Of that, $28.46 million would accelerate by one year — from July 1, 2025, to July 1, 2024 — the effective date for changes made to lowering the normal retirement age from 66 to 65 for Teachers Retirement Association members hired after June 30, 1989. The St. Paul Teachers Retirement Fund Association would receive $1.54 million, Her said, to provide an employee contribution decrease for the next two years.

The remaining $1.46 million would be directed to the Minnesota State Higher Education Individual Retirement Plan to transfer retirement coverage to the Teachers Retirement Association. “[This would] ensure state employees who were incorrectly not given the option to elect into a TRA pension, the ability to do so and support the transfer of their retirement account,” Her said.

[MORE: View a detailed summary of the bill]

The employee contribution rate for St. Paul Teachers Retirement Fund Association members would be reduced by 0.25% of salary for fiscal years 2025 and 2026, and a 2022 law to temporarily suspend the earnings limitation for retirees of TRA and St. Paul Teachers who return to teaching service would be extended by three years.
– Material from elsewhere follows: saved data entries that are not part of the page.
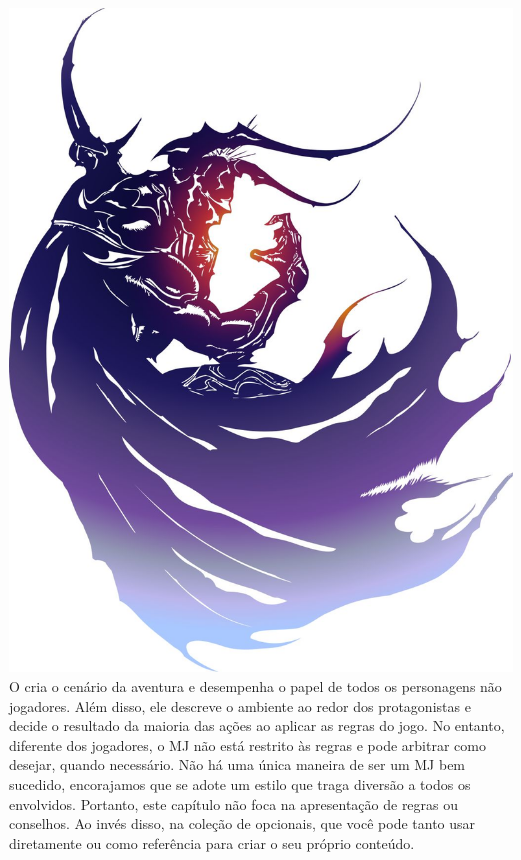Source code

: %
\\\\
%
\includegraphics[width=\columnwidth]{./art/images/ff4.jpg}
%
\vfill
%
O  cria o cenário da aventura e desempenha o papel de todos os personagens não jogadores.
Além disso, ele descreve o ambiente ao redor dos protagonistas e decide o resultado da maioria das ações ao aplicar as regras do jogo.
No entanto, diferente dos jogadores, o MJ não está restrito às regras e pode arbitrar como desejar, quando necessário.
Não há uma única maneira de ser um MJ bem sucedido, encorajamos que se adote um estilo que traga diversão a todos os envolvidos.
%
\vfill
%
Portanto, este capítulo não foca na apresentação de regras ou conselhos.
Ao invés disso, na coleção de  opcionais, que você pode tanto usar diretamente ou como referência para criar o seu próprio conteúdo.

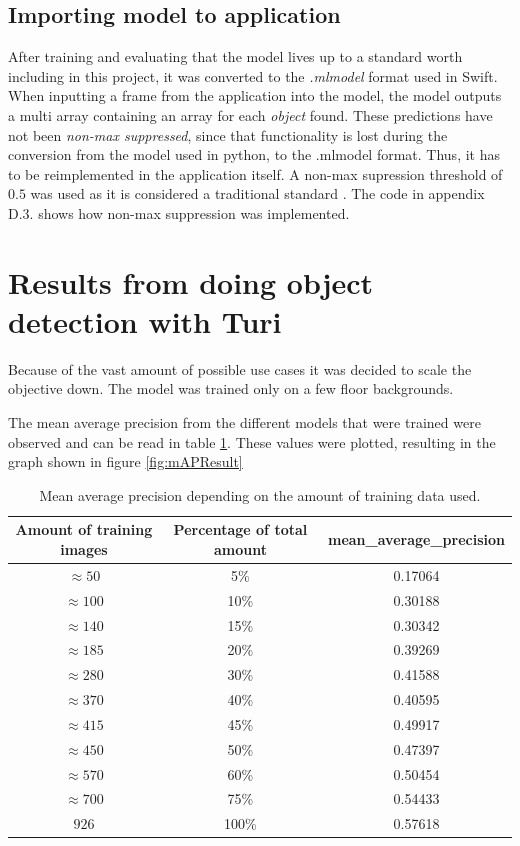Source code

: \subsection{Importing model to application}
After training and evaluating that the model lives up to a standard worth including in this
 project, it was converted to the \textit{.mlmodel} format used in Swift. When inputting a frame from the
application into the model, the model outputs a multi array containing an array for each
  \textit{object} found. These predictions have not been \textit{non-max suppressed}, since that functionality is lost during the conversion from the model used in python, to the .mlmodel format. Thus, it has to be reimplemented in the application itself. 
  A non-max supression threshold of $0.5$ was used as it is considered a traditional standard \cite{nms}. The code in appendix D.3. shows how non-max suppression was implemented. 


\section{Results from doing object detection with Turi}
\label{sec:turiResults}
Because of the vast amount of possible use cases it was decided to scale the objective down. The model was trained only on a few floor backgrounds. 

The mean average precision from the different models that were trained were observed and can be read in table \ref{table:mAP}. These values were plotted, resulting in the graph shown in figure \ref{fig:mAPResult}


\begin{table}[h]
\centering
\begin{tabular}{ |c|c|c| } 
 \hline
 Amount of training images & Percentage of total amount & mean\_average\_precision  \\ 
 \hline
 $\approx 50$& 5\% & 0.17064 \\
 \hline
 $\approx 100$& 10\% & 0.30188 \\
\hline
  $\approx 140$& 15\% &  0.30342 \\
 \hline
 $\approx 185$& 20\% & 0.39269 \\
 \hline
$\approx 280$ &  30\% & 0.41588 \\
 \hline
 $\approx 370$& 40\% & 0.40595 \\
 \hline
 $\approx 415$& 45\% & 0.49917 \\
 \hline
 $\approx 450$& 50\% & 0.47397 \\
\hline
$\approx 570$ & 60\% & 0.50454 \\
\hline
 $\approx 700$& 75\% & 0.54433 \\
 \hline
$926$ & 100\% & 0.57618 \\
 \hline
\end{tabular}
\caption{Mean average precision depending on the amount of training data used.}
\label{table:mAP}
\end{table}

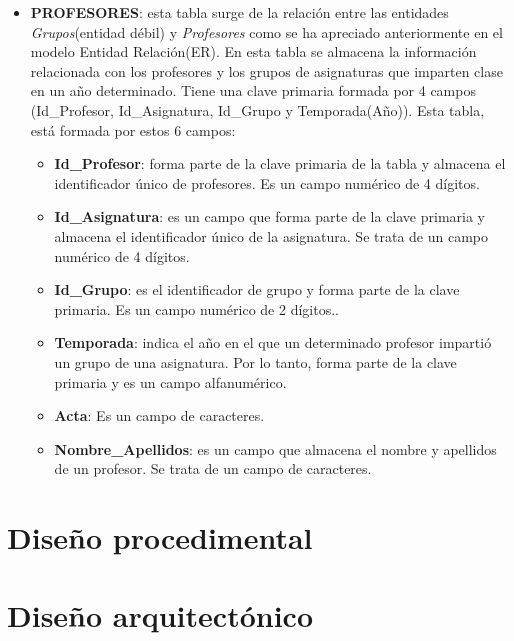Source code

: \begin{itemize}
\item
\textbf{PROFESORES}: esta tabla surge de la relación entre las entidades \emph{Grupos}(entidad débil) y \emph{Profesores} como se ha apreciado anteriormente en el modelo Entidad Relación(ER). En esta tabla se almacena la información relacionada con los profesores y los grupos de asignaturas que imparten clase en un año determinado. Tiene una clave primaria formada por 4 campos (Id\_Profesor, Id\_Asignatura, Id\_Grupo y Temporada(Año)). Esta tabla, está formada por estos 6 campos:
\begin{itemize}
\item
\textbf{Id\_Profesor}: forma parte de la clave primaria de la tabla y almacena el identificador único de profesores. Es un campo numérico de 4 dígitos.
\item
\textbf{Id\_Asignatura}: es un campo que forma parte de la clave primaria y almacena el identificador único de la asignatura. Se trata de un campo numérico de 4 dígitos.
\item
\textbf{Id\_Grupo}: es el identificador de grupo y forma parte de la clave primaria. Es un campo numérico de 2 dígitos..
\item
\textbf{Temporada}: indica el año en el que un determinado profesor impartió un grupo de una asignatura. Por lo tanto, forma parte de la clave primaria y es un campo alfanumérico.
\item
\textbf{Acta}: Es un campo de caracteres.
\item
\textbf{Nombre\_Apellidos}: es un campo que almacena el nombre y apellidos de un profesor. Se trata de un campo de caracteres.
\end{itemize}


\newpage

\end{itemize}





\section{Diseño procedimental}

\section{Diseño arquitectónico}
Other potential changes in the bill would:

  • match the Employee Retirement Association correctional plan benefit multiplier to the statewide correctional plan at 2.2% to keep local correctional employees benefit package competitive with a statewide plan;
  • based on recommendations from the State Auditor’s Fire Relief Association Working Group, provide largely noncontroversial updates and changes to volunteer firefighter relief associations;
  • add a defined contribution plan to the statewide volunteer firefighter plan;
  • make largely technical changes to plans administered by the Public Employees Retirement Association; although it would increase the contribution rate for the correctional plan by 1% of pay for employees and 1.5% for employers;
  • provide mostly technical changes to plans administered by the Minnesota State Retirement System;
  • codify a program that state patrol members can use to continue working for their unit until age 60 without being penalized by earning caps;
  • permit home and community-based services employees to participate in the Minnesota Secure Choice Retirement Program;
  • revise requirements for supplemental plans, including that contributions must be funded by the value of sick leave, vacation leave, or severance pay;
  • allow all workers to count student loan payments as the employee contribution to retirement savings to receive their employer match for their retirement benefit;
  • ensure Internal Revenue Service compliance regarding amortization of unfunded liabilities, and establish a working group to “conform to actuarial best practices for amortizing liabilities”;
  • revise the expiration date for state aid paid to retirement plans;
  • change executive director qualifications and compensation for the Public Employees Retirement Association and Teachers Retirement Association;
  • make technical changes to the St. Paul Teachers Retirement Fund Association; and
  • remove or revise obsolete statutory references and add that reports and investment disclosure forms can be delivered to the commission electronically.